Maria Coma – Celesta (Amniòtic Records)

“L´hivern passat vaig anar a viure sola a Berlín a una habitació amb piano. La idea era allunyar-me de tot per poder fer el següent disc des d´un altre punt de vista. Mentre a fora nevava vaig anar escrivint aquestes cançons”. La cantautora Maria Coma da las claves de su nuevo álbum en estas tres líneas. Celesta parece a primera vista una continuación de Magnòlia (2011) con la nostalgia melódica tan característica de Maria Coma que impregna estas 11 canciones. Sin embargo, éste es un viaje más introspectivo hecho desde la soledad dictada por el piano y con unos momentos de gran sonoridad, sentimiento e incluso épica. Un trabajo que cuenta de nuevo con la producción y grabación del músico Pau Vallvé, quien también está detrás de gran parte de los instrumentos que se pueden escuchar.  

Celesta, como contó Coma, fue compuesto el pasado invierno en Berlín y grabado posteriormente en una casa en la montaña con micros alejados para darle más protagonismo al piano. Una sensación que traslada el álbum en cada uno de sus temas marcados por la tierna y bella voz de la cantante, que en instantes suena alejada al oyente, como si fuera un susurro que se entremezcla entre los instrumentos y los pianos.

Coma dijo en una entrevista que le había salido una obra más “relajada” que la anterior (Magnòlia), “más barroca”. Claramente lo es ya que el álbum se presenta con una base más pausada, más melancólica y contemplativa como se puede comprobar en “Berlin” o “Pestanyes per tot el bosc”. A pesar de ello, la cantante nutre algunas de sus canciones de una gran épica con los instrumentos que van in crescendo como en las intensas “Orió” y “L´últim cercle polar”, dos de las mejores piezas de Celesta, así como “Després de l´hivern”.   
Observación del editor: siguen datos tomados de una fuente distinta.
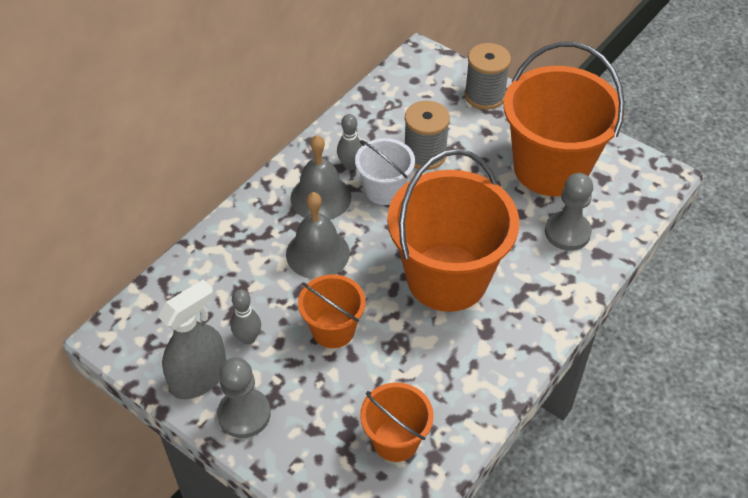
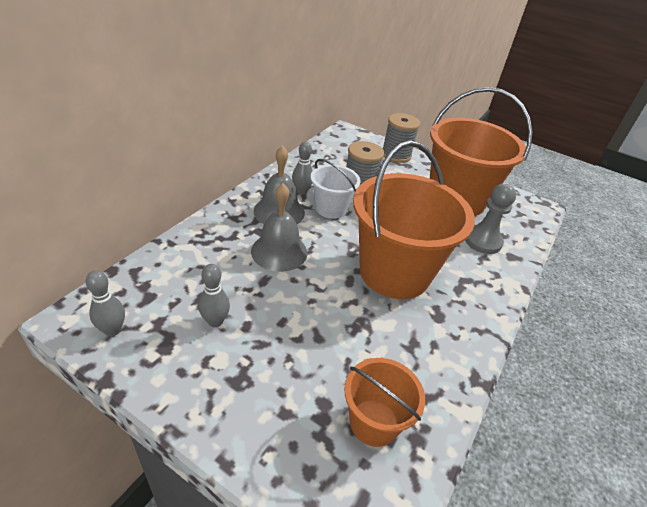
camera: 10 degrees left, 10 degrees down
(150, 347) = (113, 330): none -> grey bowling pin
(199, 377) = (162, 359): grey spray bottle -> none
(244, 414) = (210, 397): grey pawn -> none
(333, 330) = (298, 314): orange bucket -> none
La compositora contó que cada canción está dedicada a una persona distinta próxima a ella y ello le ha llevado a conformar una obra mayoritariamente en catalán, pero con temas cantados en castellano, inglés e incluso alemán con una preciosa pieza con un sólido piano (“Schöne Stille”). La última se la dedicó a si misma: “Només jo, que no pertanyo a cap paisatge (Sólo yo, que no pertenezco a ningún paisaje) / Pertanyo als ulls amics, a tots els arbres, i em pertanyo a mi (Pertenezco a los ojos amigos, a todos los árboles, y me pertenezco a mi)”.  

Una de las peculiaridades del álbum es la inclusión de un nuevo instrumento llamado clavi-nimbus (piano-celesta), que fue diseñado y construido expresamente para este disco por Marti Ruids y el equipo de Metalúdic en taller de escultura Baschet gracias al premio Puig Porret de MMVV.

El resultado de todo ello es un viaje nostálgico e invernal que atrapa intensamente.